Vera Helena de Mello Franco e Rachel Sztajn observam que sanear a crise

econômico-financeira do empresário ou da sociedade empresária, pressuposto

extrajurídico, matéria de fato, que varia de caso para caso, significa equacionar o evento

que gera dificuldades para a manutenção da atividade tal como originalmente organizada a

fim de preservar os negócios sociais, a manutenção dos empregos e, igualmente, satisfazer

os direitos e interesses dos credores. Em que pese a função social que se diz presente na

nova lei e a ênfase que se lhe dá no artigo 47 da LRE, ao contrário do que ocorre no direito

francês, no italiano e, inclusive, no português, o Estado não intervem para alavancar essa

recuperação, recaindo exclusivamente sobre os ombros dos particulares, basicamente dos

credores.341

Para um efetivo saneamento da crise econômico-financeira da empresa em crise,

necessário que haja concessão de crédito (o chamado dinheiro novo ou dip finance) à

empresa em crise durante o período da recuperação judicial.

Também há necessidade da efetiva participação das instituições financeiras no

processo de recuperação, em razão de sua importância em relação à concessão de crédito.

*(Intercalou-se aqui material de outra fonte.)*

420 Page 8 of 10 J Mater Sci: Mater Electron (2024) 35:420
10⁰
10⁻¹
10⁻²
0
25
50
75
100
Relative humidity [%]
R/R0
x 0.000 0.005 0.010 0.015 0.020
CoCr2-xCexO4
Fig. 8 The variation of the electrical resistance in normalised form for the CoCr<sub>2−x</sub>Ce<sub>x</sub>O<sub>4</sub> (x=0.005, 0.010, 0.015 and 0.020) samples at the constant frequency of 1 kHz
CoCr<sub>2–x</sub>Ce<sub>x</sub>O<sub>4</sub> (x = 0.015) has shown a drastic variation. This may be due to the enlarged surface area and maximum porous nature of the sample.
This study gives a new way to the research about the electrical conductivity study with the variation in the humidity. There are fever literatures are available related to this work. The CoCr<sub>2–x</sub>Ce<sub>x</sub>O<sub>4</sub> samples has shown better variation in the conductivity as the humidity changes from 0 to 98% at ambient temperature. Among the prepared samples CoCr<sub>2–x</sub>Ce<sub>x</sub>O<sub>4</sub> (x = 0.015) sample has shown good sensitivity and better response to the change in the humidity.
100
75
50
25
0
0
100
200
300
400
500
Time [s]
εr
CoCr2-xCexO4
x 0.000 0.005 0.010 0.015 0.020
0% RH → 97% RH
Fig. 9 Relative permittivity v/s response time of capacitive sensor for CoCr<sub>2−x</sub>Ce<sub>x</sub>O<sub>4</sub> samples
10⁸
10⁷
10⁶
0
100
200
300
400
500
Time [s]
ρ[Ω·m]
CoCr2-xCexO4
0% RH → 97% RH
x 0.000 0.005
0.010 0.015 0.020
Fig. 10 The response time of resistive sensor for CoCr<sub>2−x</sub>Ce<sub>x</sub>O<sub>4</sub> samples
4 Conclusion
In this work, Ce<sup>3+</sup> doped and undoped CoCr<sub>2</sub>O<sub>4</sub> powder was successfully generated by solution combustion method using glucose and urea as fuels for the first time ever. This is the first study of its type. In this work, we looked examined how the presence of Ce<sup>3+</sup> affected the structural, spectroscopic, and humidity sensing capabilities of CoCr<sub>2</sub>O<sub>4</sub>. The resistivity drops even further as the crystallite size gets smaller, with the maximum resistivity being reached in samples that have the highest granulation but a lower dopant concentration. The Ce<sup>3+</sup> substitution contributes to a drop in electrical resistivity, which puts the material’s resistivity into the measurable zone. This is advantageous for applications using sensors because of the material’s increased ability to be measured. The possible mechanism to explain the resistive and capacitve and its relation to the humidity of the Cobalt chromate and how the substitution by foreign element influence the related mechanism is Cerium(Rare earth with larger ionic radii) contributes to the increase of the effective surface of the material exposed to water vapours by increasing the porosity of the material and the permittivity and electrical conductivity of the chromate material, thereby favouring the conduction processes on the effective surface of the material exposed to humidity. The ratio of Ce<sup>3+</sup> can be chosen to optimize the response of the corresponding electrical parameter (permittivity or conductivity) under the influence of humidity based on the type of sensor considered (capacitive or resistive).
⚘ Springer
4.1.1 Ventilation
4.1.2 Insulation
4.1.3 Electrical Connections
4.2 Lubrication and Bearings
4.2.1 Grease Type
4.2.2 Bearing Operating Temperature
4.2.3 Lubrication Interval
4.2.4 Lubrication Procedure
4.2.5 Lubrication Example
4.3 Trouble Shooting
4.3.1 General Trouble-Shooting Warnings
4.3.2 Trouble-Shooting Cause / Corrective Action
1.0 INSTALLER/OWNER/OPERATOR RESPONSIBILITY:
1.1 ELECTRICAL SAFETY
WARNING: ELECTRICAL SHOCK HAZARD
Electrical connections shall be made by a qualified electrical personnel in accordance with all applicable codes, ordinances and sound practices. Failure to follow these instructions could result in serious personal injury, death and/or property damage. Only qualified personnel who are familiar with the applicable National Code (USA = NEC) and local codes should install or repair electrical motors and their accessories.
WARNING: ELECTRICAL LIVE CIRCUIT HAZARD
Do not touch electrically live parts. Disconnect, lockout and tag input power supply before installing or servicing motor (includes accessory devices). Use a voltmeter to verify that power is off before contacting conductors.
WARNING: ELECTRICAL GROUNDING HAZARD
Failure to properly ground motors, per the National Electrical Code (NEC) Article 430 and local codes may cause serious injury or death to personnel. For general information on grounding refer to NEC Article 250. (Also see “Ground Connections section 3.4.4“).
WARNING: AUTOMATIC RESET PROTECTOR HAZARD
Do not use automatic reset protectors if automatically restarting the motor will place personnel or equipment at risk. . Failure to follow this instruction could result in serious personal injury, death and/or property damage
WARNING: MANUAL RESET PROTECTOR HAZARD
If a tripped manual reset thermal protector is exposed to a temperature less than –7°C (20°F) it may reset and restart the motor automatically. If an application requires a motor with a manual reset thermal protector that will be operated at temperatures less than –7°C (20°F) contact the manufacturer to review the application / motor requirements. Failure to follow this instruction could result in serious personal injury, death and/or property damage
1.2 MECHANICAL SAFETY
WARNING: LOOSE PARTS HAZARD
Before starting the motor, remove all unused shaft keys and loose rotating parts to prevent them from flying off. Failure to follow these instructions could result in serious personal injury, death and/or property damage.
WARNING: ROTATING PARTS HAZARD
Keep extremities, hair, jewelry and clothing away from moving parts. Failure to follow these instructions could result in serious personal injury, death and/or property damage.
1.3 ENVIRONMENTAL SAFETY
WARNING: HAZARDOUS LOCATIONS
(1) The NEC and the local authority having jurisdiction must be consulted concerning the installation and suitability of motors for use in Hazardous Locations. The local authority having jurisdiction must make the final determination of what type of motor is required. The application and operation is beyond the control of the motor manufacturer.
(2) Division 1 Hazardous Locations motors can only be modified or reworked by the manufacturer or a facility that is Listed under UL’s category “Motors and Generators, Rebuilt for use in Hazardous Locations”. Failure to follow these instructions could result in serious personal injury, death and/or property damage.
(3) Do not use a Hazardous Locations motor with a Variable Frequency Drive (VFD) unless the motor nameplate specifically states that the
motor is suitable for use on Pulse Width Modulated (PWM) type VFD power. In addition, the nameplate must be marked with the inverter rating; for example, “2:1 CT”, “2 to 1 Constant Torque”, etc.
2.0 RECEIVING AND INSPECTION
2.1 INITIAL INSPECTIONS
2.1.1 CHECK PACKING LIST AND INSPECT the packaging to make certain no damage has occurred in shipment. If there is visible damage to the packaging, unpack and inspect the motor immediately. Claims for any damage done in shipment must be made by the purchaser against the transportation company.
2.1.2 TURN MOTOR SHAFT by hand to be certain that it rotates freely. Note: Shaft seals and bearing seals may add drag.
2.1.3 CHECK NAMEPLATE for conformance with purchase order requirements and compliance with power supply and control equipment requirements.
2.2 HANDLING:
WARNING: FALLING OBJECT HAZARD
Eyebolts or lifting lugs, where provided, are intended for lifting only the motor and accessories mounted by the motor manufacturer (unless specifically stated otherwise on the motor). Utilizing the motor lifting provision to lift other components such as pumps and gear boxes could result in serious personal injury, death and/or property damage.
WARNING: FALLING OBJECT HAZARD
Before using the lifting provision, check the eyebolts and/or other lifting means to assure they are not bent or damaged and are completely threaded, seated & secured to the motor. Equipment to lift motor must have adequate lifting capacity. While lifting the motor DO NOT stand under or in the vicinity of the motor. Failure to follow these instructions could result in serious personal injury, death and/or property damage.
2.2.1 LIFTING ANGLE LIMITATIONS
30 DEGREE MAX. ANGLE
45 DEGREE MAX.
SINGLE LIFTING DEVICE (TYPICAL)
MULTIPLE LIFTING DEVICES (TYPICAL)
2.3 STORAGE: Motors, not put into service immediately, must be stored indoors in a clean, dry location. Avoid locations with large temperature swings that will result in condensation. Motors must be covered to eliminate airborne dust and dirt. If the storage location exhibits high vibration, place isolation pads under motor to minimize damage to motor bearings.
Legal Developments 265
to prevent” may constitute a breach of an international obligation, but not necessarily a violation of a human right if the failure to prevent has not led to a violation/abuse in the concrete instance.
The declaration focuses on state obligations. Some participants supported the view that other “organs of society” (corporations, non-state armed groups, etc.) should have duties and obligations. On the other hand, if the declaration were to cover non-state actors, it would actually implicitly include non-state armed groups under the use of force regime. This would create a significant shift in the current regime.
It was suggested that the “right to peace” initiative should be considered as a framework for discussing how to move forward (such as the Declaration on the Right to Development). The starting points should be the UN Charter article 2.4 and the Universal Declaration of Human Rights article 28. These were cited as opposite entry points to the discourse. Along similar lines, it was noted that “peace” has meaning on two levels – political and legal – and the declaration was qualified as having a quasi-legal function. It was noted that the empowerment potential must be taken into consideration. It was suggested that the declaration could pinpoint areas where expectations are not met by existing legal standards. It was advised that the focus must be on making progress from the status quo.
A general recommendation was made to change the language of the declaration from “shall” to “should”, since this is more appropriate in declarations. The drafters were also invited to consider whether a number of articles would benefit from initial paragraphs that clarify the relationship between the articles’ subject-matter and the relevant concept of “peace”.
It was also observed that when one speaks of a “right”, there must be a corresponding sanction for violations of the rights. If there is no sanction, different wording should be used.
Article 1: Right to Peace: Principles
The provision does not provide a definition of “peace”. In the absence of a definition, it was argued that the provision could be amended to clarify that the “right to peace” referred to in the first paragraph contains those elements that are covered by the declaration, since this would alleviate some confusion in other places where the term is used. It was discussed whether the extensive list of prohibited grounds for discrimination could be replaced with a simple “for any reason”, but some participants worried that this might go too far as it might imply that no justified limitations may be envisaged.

É verdade que, na prática atual, as instituições financeiras acabam por envolver-se no

procedimento de recuperação judicial, muito embora conseguir um acordo com todas elas

vem sendo tarefa árdua para os militantes da área, especialmente para os que advogam para

as empresas em recuperação.

Na tentativa de melhorar o tratamento da cessão fiduciária na LRE, o Deputado

Carlos Bezerra apresentou em 03.02.2009 o Projeto de Lei n.o 4.568 (que foi apensado ao

PL n.o 7.604/2006), que propõe a inclusão dos créditos garantidos por cessão fiduciária de

340 Lei de Recuperação de Empresas e Falência Comentada: Lei 11.101/2005 comentário artigo por artigo, 5ª ed., p. 142. 341 Falência e Recuperação de Empresa em Crise, p. 234.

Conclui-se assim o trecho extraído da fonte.